Track Chairs
Dr Chitharanjandas Chinnapaka, University of Brighton
Dr Rageshree Sinha, University of Brighton
Dr Davit Marikyan, Newcastle University
Dr Efstathios Papanikolaou, Durham University
Track call
The theme “AI and Big Data for Next-Generation Digital Transformation in Information Systems” captures a fundamental shift from periodic, technology-led change towards continuous, intelligent, and data-driven organisational transformation. Within the Information Systems (IS) discipline, digital transformation is increasingly understood as a socio-technical process that integrates technological innovation with organisational structures, human capabilities, and institutional contexts (Vial, 2019).
Artificial Intelligence (AI) and Big Data play a central role in enabling this next generation of transformation by embedding real-time analytics, predictive capabilities, and agentic and autonomous decision-making into organisational processes. This shift allows organisations to move beyond process automation towards dynamic capability building and sustained competitive advantage (Mikalef et al., 2020). At the same time, it raises critical IS challenges related to governance, transparency, and ethical accountability, particularly as algorithmic systems influence strategic and operational decisions (Rai et al., 2019).
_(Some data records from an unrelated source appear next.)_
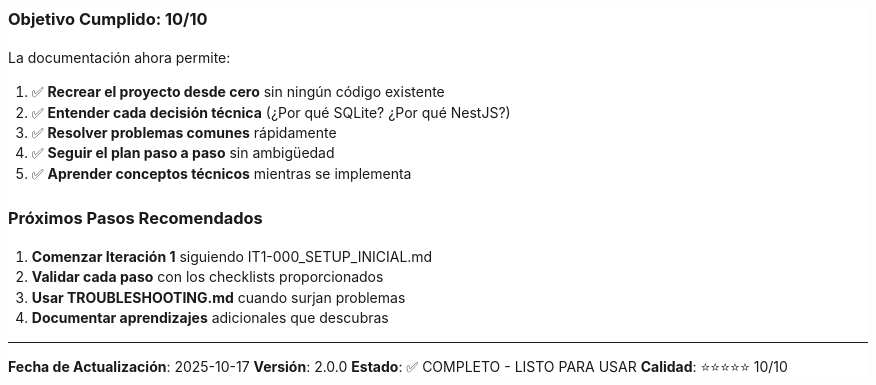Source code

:### Objetivo Cumplido: 10/10

La documentación ahora permite:

1. ✅ **Recrear el proyecto desde cero** sin ningún código existente
2. ✅ **Entender cada decisión técnica** (¿Por qué SQLite? ¿Por qué NestJS?)
3. ✅ **Resolver problemas comunes** rápidamente
4. ✅ **Seguir el plan paso a paso** sin ambigüedad
5. ✅ **Aprender conceptos técnicos** mientras se implementa

### Próximos Pasos Recomendados

1. **Comenzar Iteración 1** siguiendo IT1-000_SETUP_INICIAL.md
2. **Validar cada paso** con los checklists proporcionados
3. **Usar TROUBLESHOOTING.md** cuando surjan problemas
4. **Documentar aprendizajes** adicionales que descubras

---

**Fecha de Actualización**: 2025-10-17
**Versión**: 2.0.0
**Estado**: ✅ COMPLETO - LISTO PARA USAR
**Calidad**: ⭐⭐⭐⭐⭐ 10/10
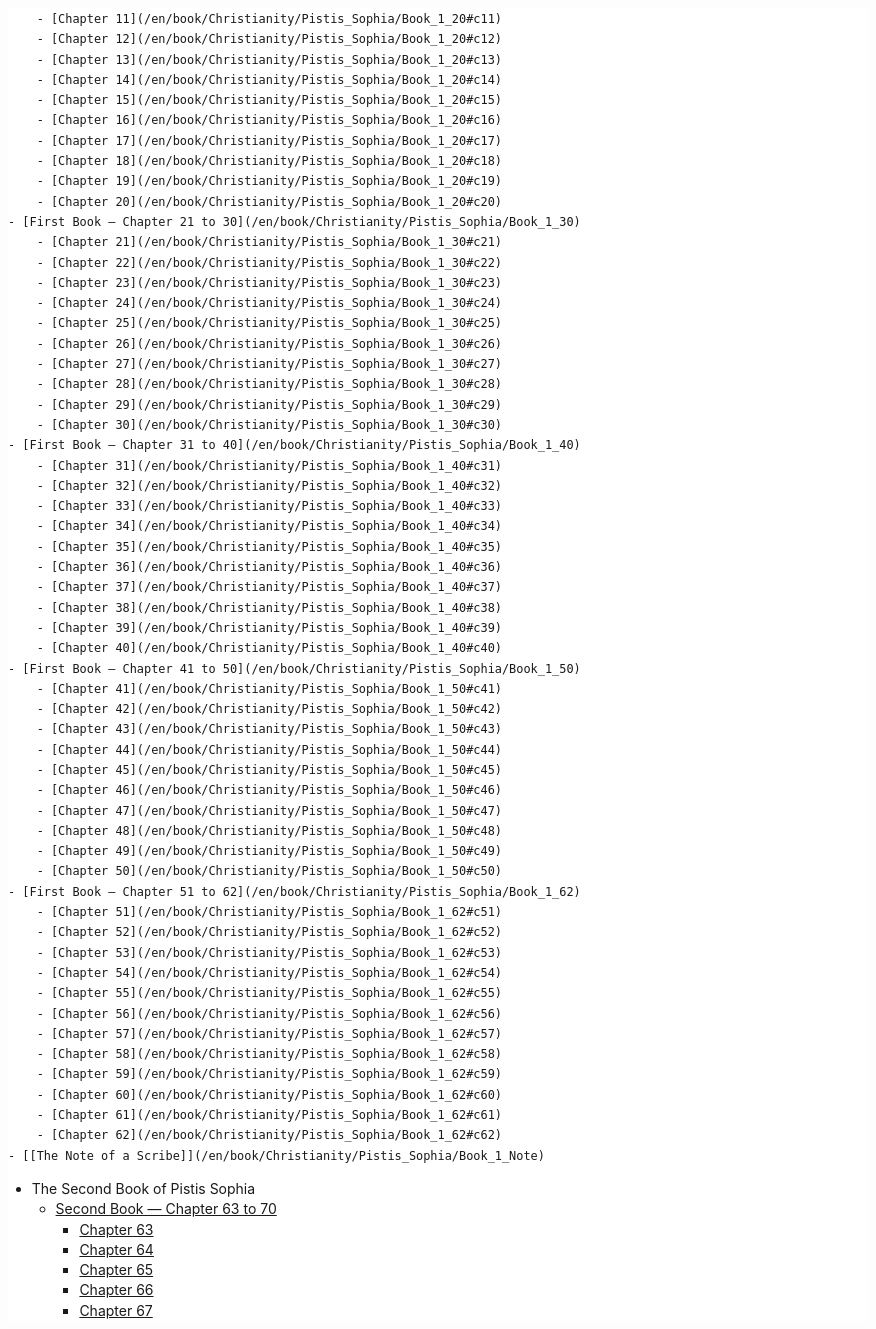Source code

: 		- [Chapter 11](/en/book/Christianity/Pistis_Sophia/Book_1_20#c11)
		- [Chapter 12](/en/book/Christianity/Pistis_Sophia/Book_1_20#c12)
		- [Chapter 13](/en/book/Christianity/Pistis_Sophia/Book_1_20#c13)
		- [Chapter 14](/en/book/Christianity/Pistis_Sophia/Book_1_20#c14)
		- [Chapter 15](/en/book/Christianity/Pistis_Sophia/Book_1_20#c15)
		- [Chapter 16](/en/book/Christianity/Pistis_Sophia/Book_1_20#c16)
		- [Chapter 17](/en/book/Christianity/Pistis_Sophia/Book_1_20#c17)
		- [Chapter 18](/en/book/Christianity/Pistis_Sophia/Book_1_20#c18)
		- [Chapter 19](/en/book/Christianity/Pistis_Sophia/Book_1_20#c19)
		- [Chapter 20](/en/book/Christianity/Pistis_Sophia/Book_1_20#c20)
	- [First Book — Chapter 21 to 30](/en/book/Christianity/Pistis_Sophia/Book_1_30)
		- [Chapter 21](/en/book/Christianity/Pistis_Sophia/Book_1_30#c21)
		- [Chapter 22](/en/book/Christianity/Pistis_Sophia/Book_1_30#c22)
		- [Chapter 23](/en/book/Christianity/Pistis_Sophia/Book_1_30#c23)
		- [Chapter 24](/en/book/Christianity/Pistis_Sophia/Book_1_30#c24)
		- [Chapter 25](/en/book/Christianity/Pistis_Sophia/Book_1_30#c25)
		- [Chapter 26](/en/book/Christianity/Pistis_Sophia/Book_1_30#c26)
		- [Chapter 27](/en/book/Christianity/Pistis_Sophia/Book_1_30#c27)
		- [Chapter 28](/en/book/Christianity/Pistis_Sophia/Book_1_30#c28)
		- [Chapter 29](/en/book/Christianity/Pistis_Sophia/Book_1_30#c29)
		- [Chapter 30](/en/book/Christianity/Pistis_Sophia/Book_1_30#c30)
	- [First Book — Chapter 31 to 40](/en/book/Christianity/Pistis_Sophia/Book_1_40)
		- [Chapter 31](/en/book/Christianity/Pistis_Sophia/Book_1_40#c31)
		- [Chapter 32](/en/book/Christianity/Pistis_Sophia/Book_1_40#c32)
		- [Chapter 33](/en/book/Christianity/Pistis_Sophia/Book_1_40#c33)
		- [Chapter 34](/en/book/Christianity/Pistis_Sophia/Book_1_40#c34)
		- [Chapter 35](/en/book/Christianity/Pistis_Sophia/Book_1_40#c35)
		- [Chapter 36](/en/book/Christianity/Pistis_Sophia/Book_1_40#c36)
		- [Chapter 37](/en/book/Christianity/Pistis_Sophia/Book_1_40#c37)
		- [Chapter 38](/en/book/Christianity/Pistis_Sophia/Book_1_40#c38)
		- [Chapter 39](/en/book/Christianity/Pistis_Sophia/Book_1_40#c39)
		- [Chapter 40](/en/book/Christianity/Pistis_Sophia/Book_1_40#c40)
	- [First Book — Chapter 41 to 50](/en/book/Christianity/Pistis_Sophia/Book_1_50)
		- [Chapter 41](/en/book/Christianity/Pistis_Sophia/Book_1_50#c41)
		- [Chapter 42](/en/book/Christianity/Pistis_Sophia/Book_1_50#c42)
		- [Chapter 43](/en/book/Christianity/Pistis_Sophia/Book_1_50#c43)
		- [Chapter 44](/en/book/Christianity/Pistis_Sophia/Book_1_50#c44)
		- [Chapter 45](/en/book/Christianity/Pistis_Sophia/Book_1_50#c45)
		- [Chapter 46](/en/book/Christianity/Pistis_Sophia/Book_1_50#c46)
		- [Chapter 47](/en/book/Christianity/Pistis_Sophia/Book_1_50#c47)
		- [Chapter 48](/en/book/Christianity/Pistis_Sophia/Book_1_50#c48)
		- [Chapter 49](/en/book/Christianity/Pistis_Sophia/Book_1_50#c49)
		- [Chapter 50](/en/book/Christianity/Pistis_Sophia/Book_1_50#c50)
	- [First Book — Chapter 51 to 62](/en/book/Christianity/Pistis_Sophia/Book_1_62)
		- [Chapter 51](/en/book/Christianity/Pistis_Sophia/Book_1_62#c51)
		- [Chapter 52](/en/book/Christianity/Pistis_Sophia/Book_1_62#c52)
		- [Chapter 53](/en/book/Christianity/Pistis_Sophia/Book_1_62#c53)
		- [Chapter 54](/en/book/Christianity/Pistis_Sophia/Book_1_62#c54)
		- [Chapter 55](/en/book/Christianity/Pistis_Sophia/Book_1_62#c55)
		- [Chapter 56](/en/book/Christianity/Pistis_Sophia/Book_1_62#c56)
		- [Chapter 57](/en/book/Christianity/Pistis_Sophia/Book_1_62#c57)
		- [Chapter 58](/en/book/Christianity/Pistis_Sophia/Book_1_62#c58)
		- [Chapter 59](/en/book/Christianity/Pistis_Sophia/Book_1_62#c59)
		- [Chapter 60](/en/book/Christianity/Pistis_Sophia/Book_1_62#c60)
		- [Chapter 61](/en/book/Christianity/Pistis_Sophia/Book_1_62#c61)
		- [Chapter 62](/en/book/Christianity/Pistis_Sophia/Book_1_62#c62)
	- [[The Note of a Scribe]](/en/book/Christianity/Pistis_Sophia/Book_1_Note)
- The Second Book of Pistis Sophia
	- [Second Book — Chapter 63 to 70](/en/book/Christianity/Pistis_Sophia/Book_2_70)
		- [Chapter 63](/en/book/Christianity/Pistis_Sophia/Book_2_70#c63)
		- [Chapter 64](/en/book/Christianity/Pistis_Sophia/Book_2_70#c64)
		- [Chapter 65](/en/book/Christianity/Pistis_Sophia/Book_2_70#c65)
		- [Chapter 66](/en/book/Christianity/Pistis_Sophia/Book_2_70#c66)
		- [Chapter 67](/en/book/Christianity/Pistis_Sophia/Book_2_70#c67)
This theme, therefore, encourages research examining how AI and data-intensive systems reshape business models, digital infrastructures, and human–technology interactions, while also addressing issues of trust, explainability, and responsible innovation. By bridging technical, organisational, and societal perspectives, it positions IS scholarship at the forefront of shaping next-generation digital transformation that is not only intelligent, but also inclusive and sustainable (Verhoef et al., 2021).
Key Topics Include (but are not limited to):
- How AI reshapes business models and value creation
- Data-driven decision-making at executive and operational levels
- Agentic AI capabilities required for AI-enabled transformation
- Human-AI collaboration and augmentation
- Trust, transparency, and explainability in intelligent systems
- Responsible use of data in large-scale systems
- Algorithmic bias, fairness, and accountability
- AI architectures, cloud platforms, and data ecosystems
- Real-time data processing and intelligent automation
- Integration of AI with IoT, blockchain, and digital platforms
- AI-enabled innovation processes
- New forms of digital products and services
References:
Mikalef, P., Krogstie, J., Pappas, I.O. and Pavlou, P., 2020. Exploring the relationship between big data analytics capability and competitive performance: The mediating roles of dynamic and operational capabilities. Information & Management, 57(2), p. 103169.
Rai, A., Constantinides, P. and Sarker, S., 2019. Editor’s comments: Next-generation digital platforms: Toward human–AI hybrids. MIS quarterly, 43(1), pp. iii-ix.
Verhoef, P.C., Broekhuizen, T., Bart, Y., Bhattacharya, A., Dong, J.Q., Fabian, N. and Haenlein, M., 2021. Digital transformation: A multidisciplinary reflection and research agenda. Journal of Business Research, 122, pp.889-901.
Vial, G., 2021. Understanding digital transformation: A review and a research agenda. Managing digital transformation, pp.13-66.